Au Pakistan, les paysans de la province du Sindh, dans la partie méridionale de l’Indus, manifestent régulièrement leur mécontentement devant les décisions de Karachi favorisant les agriculteurs du Punjab (en amont), alliés politique du gouvernement, dans la gestion de l’eau du grand fleuve dont le bassin fait vivre près de 150 millions de personnes. L’Indus arrive à sec à son embouchure, plusieurs semaines par an, et les terres du delta sont envahies par l’eau salée. Le projet de percement en amont du canal de Thal, en 2001, a encore fait monter la pression d’un cran.

Le partage de l’Indus et celui de cinq autres grands cours d’eau himalayens, a été réglé en 1960 par un traité entre l’Inde et le Pakistan souvent qualifié d’exemplaire, alors que le conflit frontalier du Cachemire maintient les armées en alerte depuis bientôt soixante ans.
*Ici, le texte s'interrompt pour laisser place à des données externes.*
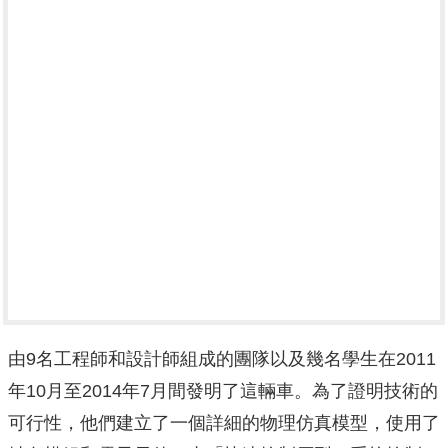
由9名工程師和設計師組成的團隊以及幾名學生在2011
年10月至2014年7月間發明了這輛車。為了證明技術的
可行性，他們建立了一個詳細的物理仿真模型，使用了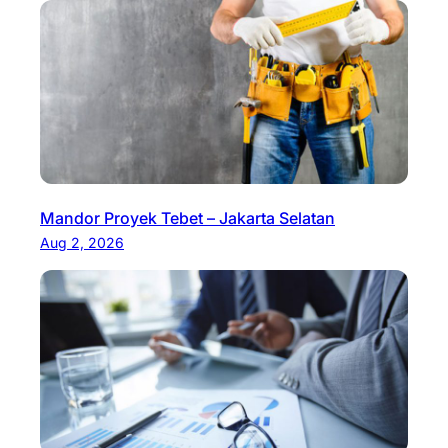
Mandor Proyek Tebet – Jakarta Selatan
Aug 2, 2026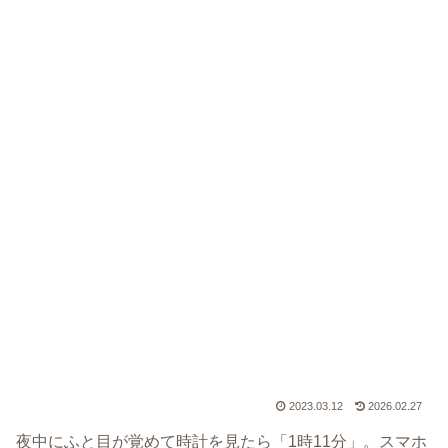
2023.03.12
2026.02.27
夜中にふと目が覚めて時計を見たら「1時11分」。スマホ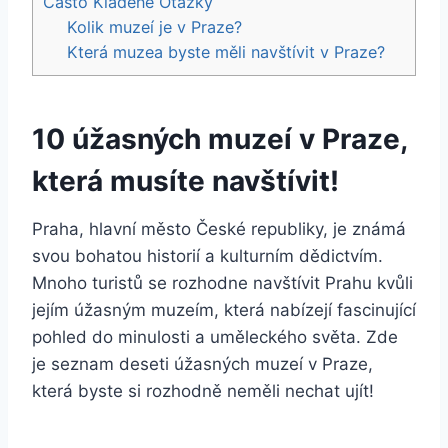
Často Kladené Otázky
Kolik muzeí je v Praze?
Která muzea byste měli navštívit v Praze?
10 úžasných muzeí v Praze,
která musíte navštívit!
Praha, hlavní město České republiky, je známá
svou bohatou historií a kulturním dědictvím.
Mnoho turistů se rozhodne navštívit Prahu kvůli
jejím úžasným muzeím, která nabízejí fascinující
pohled do minulosti a uměleckého světa. Zde
je seznam deseti úžasných muzeí v Praze,
která byste si rozhodně neměli nechat ujít!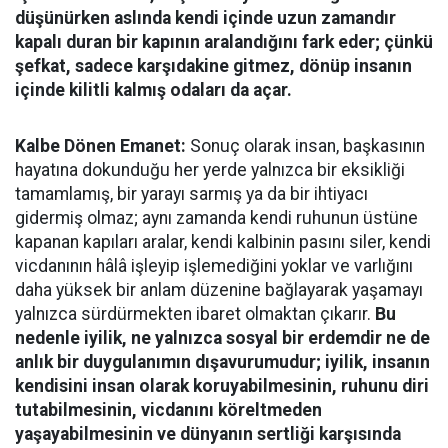
düşünürken aslında kendi içinde uzun zamandır
kapalı duran bir kapının aralandığını fark eder; çünkü
şefkat, sadece karşıdakine gitmez, dönüp insanın
içinde kilitli kalmış odaları da açar.
Kalbe Dönen Emanet:
Sonuç olarak insan, başkasının
hayatına dokunduğu her yerde yalnızca bir eksikliği
tamamlamış, bir yarayı sarmış ya da bir ihtiyacı
gidermiş olmaz; aynı zamanda kendi ruhunun üstüne
kapanan kapıları aralar, kendi kalbinin pasını siler, kendi
vicdanının hâlâ işleyip işlemediğini yoklar ve varlığını
daha yüksek bir anlam düzenine bağlayarak yaşamayı
yalnızca sürdürmekten ibaret olmaktan çıkarır.
Bu
nedenle iyilik, ne yalnızca sosyal bir erdemdir ne de
anlık bir duygulanımın dışavurumudur; iyilik, insanın
kendisini insan olarak koruyabilmesinin, ruhunu diri
tutabilmesinin, vicdanını köreltmeden
yaşayabilmesinin ve dünyanın sertliği karşısında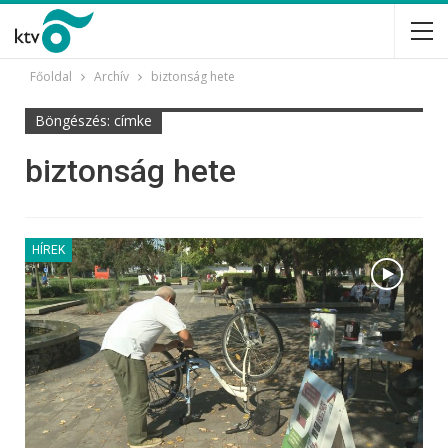
Főoldal
Archív
biztonság hete
Böngészés: címke
biztonság hete
HÍREK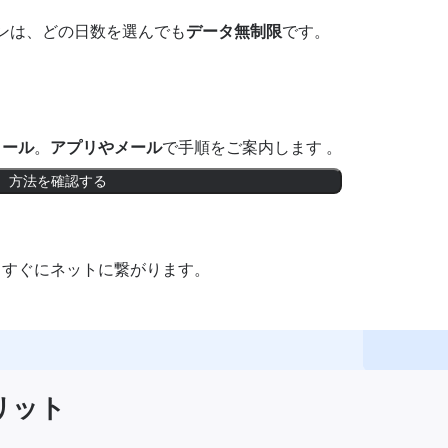
ンは、どの日数を選んでも
データ無制限
です。
トール
。
アプリやメール
で手順をご案内します 。
方法を確認する
。すぐにネットに繋がります。
メリット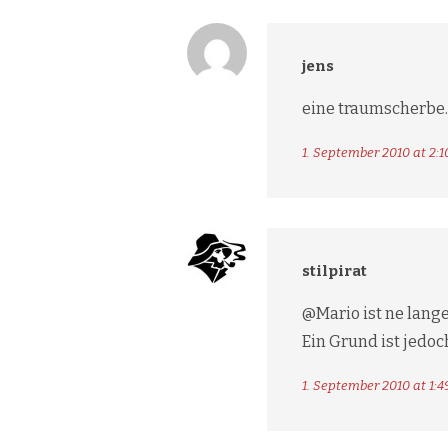
jens
eine traumscherbe. 
1. September 2010 at 2:1
stilpirat
@Mario ist ne lang
Ein Grund ist jedoc
1. September 2010 at 1:4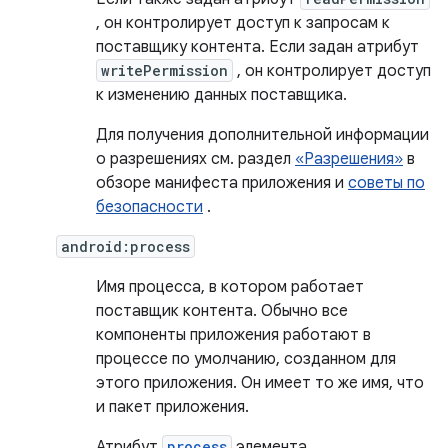
, он контролирует доступ к запросам к
поставщику контента. Если задан атрибут
writePermission
, он контролирует доступ
к изменению данных поставщика.
Для получения дополнительной информации
о разрешениях см. раздел
«Разрешения»
в
обзоре манифеста приложения и
советы по
безопасности
.
android:process
Имя процесса, в котором работает
поставщик контента. Обычно все
компоненты приложения работают в
процессе по умолчанию, созданном для
этого приложения. Он имеет то же имя, что
и пакет приложения.
Атрибут
process
элемента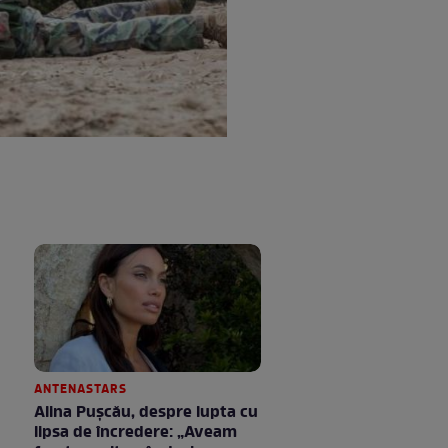
ANTENASTARS
Alina Pușcău, despre lupta cu
lipsa de încredere: „Aveam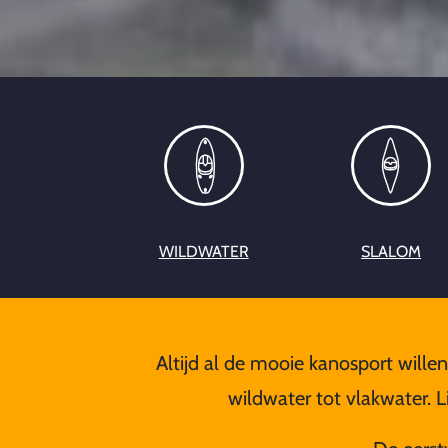
WILDWATER
SLALOM
Altijd al de mooie kanosport willen
wildwater tot vlakwater. 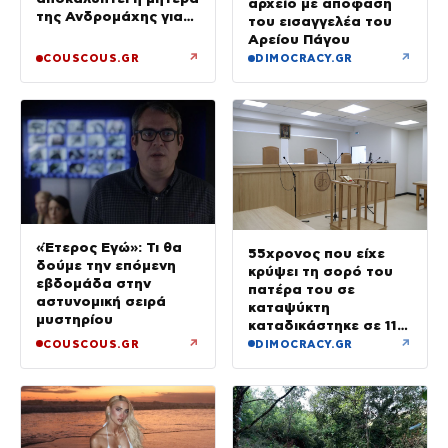
αρχείο με απόφαση
της Ανδρομάχης για
του εισαγγελέα του
το 2 ετών μωρό τους
Αρείου Πάγου
↗
↗
COUSCOUS.GR
DIMOCRACY.GR
«Έτερος Εγώ»: Τι θα
55χρονος που είχε
δούμε την επόμενη
κρύψει τη σορό του
εβδομάδα στην
πατέρα του σε
αστυνομική σειρά
καταψύκτη
μυστηρίου
καταδικάστηκε σε 11
μήνες με αναστολή
↗
↗
COUSCOUS.GR
DIMOCRACY.GR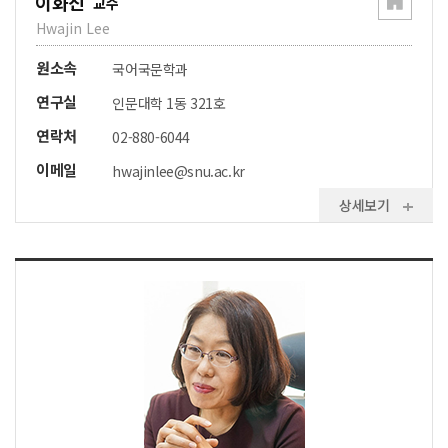
이화진
교수
Hwajin Lee
원소속
국어국문학과
연구실
인문대학 1동 321호
연락처
02-880-6044
이메일
hwajinlee@snu.ac.kr
상세보기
Son intensification, au début des années 2000, a fourni un prétexte aux radicaux indiens pour demander la révision de ce traité qui, à leurs yeux, fait la part trop belle au pays voisin. Avec un Pakistan soumis à des pressions intérieures sur l’eau grandissantes, une telle révision serait potentiellement explosive pour la région. L’aggravation des tensions locales pourrait alors faire du mythe des guerres de l’eau une sanglante réalité.